🤖 AI Summary
To address the high annotation cost of supervised fine-tuning (SFT) for large language models (LLMs) in domain-specific scenarios, this paper proposes a label-efficient data selection method centered on **task diversity**—a departure from conventional prompt-diversity-focused strategies. We introduce an **inverse-confidence-weighted cross-task sampling mechanism**, which leverages pre-trained model confidence disparities across tasks to prioritize labeling of low-confidence, high-information samples. Integrated into the SFT pipeline, our method achieves substantial generalization gains using only a small fraction of annotated data. Experiments demonstrate a 4% accuracy improvement over full-data training on the MMLU benchmark, with up to 80% reduction in annotation cost. Moreover, our approach consistently outperforms state-of-the-art methods across multiple datasets and annotation budget settings.

- **Exercise**: List every abbreviation in the summary on label-efficient data selection, including its header. Nothing in the entries is needed here.

- **Exercise data**:
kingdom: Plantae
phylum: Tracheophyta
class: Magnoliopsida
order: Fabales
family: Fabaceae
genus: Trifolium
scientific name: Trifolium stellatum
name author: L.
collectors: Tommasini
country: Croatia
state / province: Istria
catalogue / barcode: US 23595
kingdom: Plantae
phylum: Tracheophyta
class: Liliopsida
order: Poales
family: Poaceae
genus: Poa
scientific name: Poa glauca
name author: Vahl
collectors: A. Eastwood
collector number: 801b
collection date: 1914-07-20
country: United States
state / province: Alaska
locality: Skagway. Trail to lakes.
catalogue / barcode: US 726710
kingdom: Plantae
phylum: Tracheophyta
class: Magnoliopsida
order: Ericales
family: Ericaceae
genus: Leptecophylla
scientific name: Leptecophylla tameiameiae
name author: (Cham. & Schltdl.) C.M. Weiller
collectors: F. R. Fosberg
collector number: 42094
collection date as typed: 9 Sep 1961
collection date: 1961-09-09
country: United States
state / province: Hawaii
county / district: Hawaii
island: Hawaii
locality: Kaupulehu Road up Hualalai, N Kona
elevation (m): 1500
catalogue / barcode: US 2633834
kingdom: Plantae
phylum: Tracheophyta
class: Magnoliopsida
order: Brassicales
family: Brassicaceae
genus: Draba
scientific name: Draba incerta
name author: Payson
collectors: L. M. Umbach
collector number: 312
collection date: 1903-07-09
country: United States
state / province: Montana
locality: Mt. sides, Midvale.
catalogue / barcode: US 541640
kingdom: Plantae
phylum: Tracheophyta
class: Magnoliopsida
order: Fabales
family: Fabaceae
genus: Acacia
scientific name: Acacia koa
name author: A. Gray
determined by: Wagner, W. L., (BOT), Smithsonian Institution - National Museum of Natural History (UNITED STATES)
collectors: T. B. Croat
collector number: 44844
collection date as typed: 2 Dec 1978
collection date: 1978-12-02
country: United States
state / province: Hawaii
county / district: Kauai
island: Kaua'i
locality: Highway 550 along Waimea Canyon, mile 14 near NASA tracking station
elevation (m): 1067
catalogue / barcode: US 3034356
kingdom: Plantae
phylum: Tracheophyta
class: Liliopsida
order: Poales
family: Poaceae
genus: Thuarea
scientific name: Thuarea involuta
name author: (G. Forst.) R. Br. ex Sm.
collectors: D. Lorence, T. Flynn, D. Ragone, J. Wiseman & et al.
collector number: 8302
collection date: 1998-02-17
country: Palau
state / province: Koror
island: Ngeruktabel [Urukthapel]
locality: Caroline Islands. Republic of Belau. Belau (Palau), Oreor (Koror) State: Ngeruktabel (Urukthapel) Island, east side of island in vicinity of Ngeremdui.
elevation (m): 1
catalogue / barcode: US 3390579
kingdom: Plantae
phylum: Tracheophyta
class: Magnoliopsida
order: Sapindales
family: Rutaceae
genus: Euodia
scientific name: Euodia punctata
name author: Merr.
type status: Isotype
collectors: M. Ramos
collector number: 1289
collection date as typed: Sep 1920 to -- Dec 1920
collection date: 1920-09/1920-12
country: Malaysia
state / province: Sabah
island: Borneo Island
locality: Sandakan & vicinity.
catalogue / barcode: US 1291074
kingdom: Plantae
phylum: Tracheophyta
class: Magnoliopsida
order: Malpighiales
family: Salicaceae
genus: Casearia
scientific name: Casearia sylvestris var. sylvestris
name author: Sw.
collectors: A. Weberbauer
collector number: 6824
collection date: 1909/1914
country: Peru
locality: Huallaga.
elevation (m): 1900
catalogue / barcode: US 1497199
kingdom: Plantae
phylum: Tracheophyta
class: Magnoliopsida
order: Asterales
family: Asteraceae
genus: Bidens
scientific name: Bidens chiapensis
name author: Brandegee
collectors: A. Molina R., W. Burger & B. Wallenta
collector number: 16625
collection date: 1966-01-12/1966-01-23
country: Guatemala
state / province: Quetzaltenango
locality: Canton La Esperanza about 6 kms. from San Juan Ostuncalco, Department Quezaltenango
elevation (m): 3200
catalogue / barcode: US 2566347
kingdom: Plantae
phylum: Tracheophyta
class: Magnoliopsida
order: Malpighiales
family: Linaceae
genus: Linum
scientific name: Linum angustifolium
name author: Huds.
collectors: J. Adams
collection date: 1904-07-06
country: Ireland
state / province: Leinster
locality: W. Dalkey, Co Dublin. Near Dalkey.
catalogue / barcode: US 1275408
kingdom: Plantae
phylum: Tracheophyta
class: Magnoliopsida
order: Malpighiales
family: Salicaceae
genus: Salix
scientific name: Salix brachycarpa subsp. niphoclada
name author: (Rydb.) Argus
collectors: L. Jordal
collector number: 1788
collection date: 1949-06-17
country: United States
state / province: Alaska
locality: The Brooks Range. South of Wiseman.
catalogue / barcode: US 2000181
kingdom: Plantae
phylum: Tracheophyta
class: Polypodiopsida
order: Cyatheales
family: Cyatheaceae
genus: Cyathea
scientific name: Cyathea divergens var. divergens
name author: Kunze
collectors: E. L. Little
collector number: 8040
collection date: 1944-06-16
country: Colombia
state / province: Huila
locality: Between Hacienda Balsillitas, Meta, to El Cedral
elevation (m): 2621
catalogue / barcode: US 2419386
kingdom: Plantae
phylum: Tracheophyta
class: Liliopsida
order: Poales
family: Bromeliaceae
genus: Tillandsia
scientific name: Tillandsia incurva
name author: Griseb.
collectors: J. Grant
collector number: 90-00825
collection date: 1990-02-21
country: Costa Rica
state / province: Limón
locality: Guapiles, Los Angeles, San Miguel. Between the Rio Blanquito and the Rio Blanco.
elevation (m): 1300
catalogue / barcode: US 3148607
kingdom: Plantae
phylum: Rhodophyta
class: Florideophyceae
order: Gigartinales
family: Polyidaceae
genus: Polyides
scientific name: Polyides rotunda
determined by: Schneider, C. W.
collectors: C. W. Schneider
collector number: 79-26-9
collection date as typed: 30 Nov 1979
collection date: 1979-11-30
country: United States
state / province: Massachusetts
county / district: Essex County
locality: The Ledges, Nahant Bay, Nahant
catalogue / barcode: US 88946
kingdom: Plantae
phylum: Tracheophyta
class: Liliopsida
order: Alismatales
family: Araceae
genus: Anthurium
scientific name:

- **Solution**: AI, SFT, LLMs, MMLU